Problem details
Bring together all lines from the listing below that contain the string "False".
***
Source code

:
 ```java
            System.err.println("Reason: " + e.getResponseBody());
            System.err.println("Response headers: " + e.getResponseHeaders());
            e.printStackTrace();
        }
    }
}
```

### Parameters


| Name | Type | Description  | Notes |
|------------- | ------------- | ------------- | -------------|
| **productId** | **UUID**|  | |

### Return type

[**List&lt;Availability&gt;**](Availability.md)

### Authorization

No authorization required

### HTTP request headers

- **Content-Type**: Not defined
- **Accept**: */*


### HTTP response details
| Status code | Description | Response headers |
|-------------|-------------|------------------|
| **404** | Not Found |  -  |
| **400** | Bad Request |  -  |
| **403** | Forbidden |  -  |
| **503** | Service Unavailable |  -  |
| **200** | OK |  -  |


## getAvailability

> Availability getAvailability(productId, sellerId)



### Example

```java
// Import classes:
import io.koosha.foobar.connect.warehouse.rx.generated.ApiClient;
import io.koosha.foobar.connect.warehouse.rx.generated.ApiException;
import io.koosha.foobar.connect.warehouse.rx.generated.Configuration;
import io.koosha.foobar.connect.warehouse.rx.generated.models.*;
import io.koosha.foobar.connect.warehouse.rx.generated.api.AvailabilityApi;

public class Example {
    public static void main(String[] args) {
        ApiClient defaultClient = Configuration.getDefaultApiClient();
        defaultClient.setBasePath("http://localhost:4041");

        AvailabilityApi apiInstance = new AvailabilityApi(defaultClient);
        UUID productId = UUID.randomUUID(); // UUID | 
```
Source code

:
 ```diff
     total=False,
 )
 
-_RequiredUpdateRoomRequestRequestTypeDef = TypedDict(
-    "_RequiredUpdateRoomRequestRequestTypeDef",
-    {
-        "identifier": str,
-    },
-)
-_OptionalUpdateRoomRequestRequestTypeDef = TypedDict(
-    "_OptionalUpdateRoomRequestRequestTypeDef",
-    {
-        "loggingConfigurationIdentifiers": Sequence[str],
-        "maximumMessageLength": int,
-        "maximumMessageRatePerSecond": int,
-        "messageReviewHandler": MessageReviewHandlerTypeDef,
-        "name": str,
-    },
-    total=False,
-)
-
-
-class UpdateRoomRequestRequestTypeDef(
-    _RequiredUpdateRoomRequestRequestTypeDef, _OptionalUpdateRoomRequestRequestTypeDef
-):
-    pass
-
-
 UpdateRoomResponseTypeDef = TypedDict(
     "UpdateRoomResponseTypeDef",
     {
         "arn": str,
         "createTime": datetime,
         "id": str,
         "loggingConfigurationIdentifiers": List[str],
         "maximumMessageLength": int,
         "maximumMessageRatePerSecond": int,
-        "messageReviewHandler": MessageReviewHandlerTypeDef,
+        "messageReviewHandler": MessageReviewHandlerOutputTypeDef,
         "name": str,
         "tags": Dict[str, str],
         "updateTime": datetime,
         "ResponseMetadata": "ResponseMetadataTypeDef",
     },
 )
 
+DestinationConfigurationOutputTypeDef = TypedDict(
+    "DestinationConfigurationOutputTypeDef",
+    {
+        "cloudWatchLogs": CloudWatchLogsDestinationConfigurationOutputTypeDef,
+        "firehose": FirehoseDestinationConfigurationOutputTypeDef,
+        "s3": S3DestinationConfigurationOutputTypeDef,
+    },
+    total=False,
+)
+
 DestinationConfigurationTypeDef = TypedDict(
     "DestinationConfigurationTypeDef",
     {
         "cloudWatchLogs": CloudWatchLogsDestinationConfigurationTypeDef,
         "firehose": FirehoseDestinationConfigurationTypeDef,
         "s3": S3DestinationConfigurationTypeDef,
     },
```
***
Result of this exercise
     total=False,
-    total=False,
+    total=False,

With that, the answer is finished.